The project was a very large implementation involving the deployment of the whole Oracle E-Business Suite, Release 11.5.9. Several product families were to be deployed, so the rollout of the different product families was conducted in phases. My team and I were deploying Financials, HR, Procurement, Order Management, Manufacturing, Supply Chain Planning (along with Oracle Express), and Intelligence (Financial Analyzer). Okay, it was a colossal Apps implementation.

During the planning and deployment process, we always followed “best practices” to ensure the best possible success while remaining supported by Oracle. The greater challenge was to do the install and deployment while being compliant with the FDA regulations.
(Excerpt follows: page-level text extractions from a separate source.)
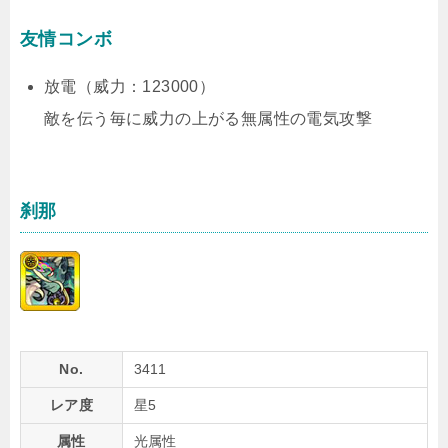
友情コンボ
放電（威力：123000）
敵を伝う毎に威力の上がる無属性の電気攻撃
刹那
No.
3411
レア度
星5
属性
光属性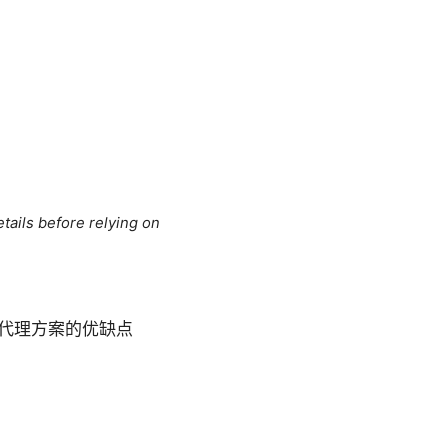
tails before relying on
合代理方案的优缺点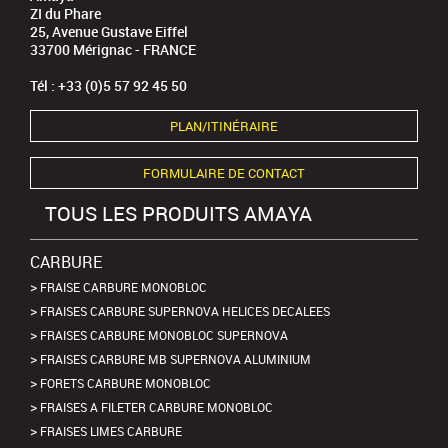
ZI du Phare
25, Avenue Gustave Eiffel
33700 Mérignac - FRANCE
Tél : +33 (0)5 57 92 45 50
PLAN/ITINÉRAIRE
FORMULAIRE DE CONTACT
TOUS LES PRODUITS AMAYA
CARBURE
FRAISE CARBURE MONOBLOC
FRAISES CARBURE SUPERNOVA HELICES DECALEES
FRAISES CARBURE MONOBLOC SUPERNOVA
FRAISES CARBURE MB SUPERNOVA ALUMINIUM
FORETS CARBURE MONOBLOC
FRAISES A FILETER CARBURE MONOBLOC
FRAISES LIMES CARBURE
The two most important aspects of doing the deployment according to FDA regulations were, first, to always ensure proper and precise documentation, and second, to always get the documents signed-off by several different managers, each representing their own departments — the technical team, the functional testing team, the IT director, and the QA manager. As a consequence of this process, the pace at which the deployment and changes were rolled out was much more deliberate than in a non-regulated environment.

I had always provided thorough documentation in previous projects, and that helped me a lot in an FDA-regulated environment where that is paramount. Nonetheless, I must admit that I found it challenging having to put together all the required documentation and obtain all the signatures necessary before making any changes to the production system. This requirement made it essential that our documents described our plans very accurately — an excellent thing, as I’ve seen too many projects where extremely poor or absent documentation caused all kinds of problems.

Beyond the experience I gained with the regulations themselves, the rigors of deploying Oracle Apps in an FDA-regulated environment made me much more attentive to the importance of properly documenting the work to be done. I wish everyone the same realization.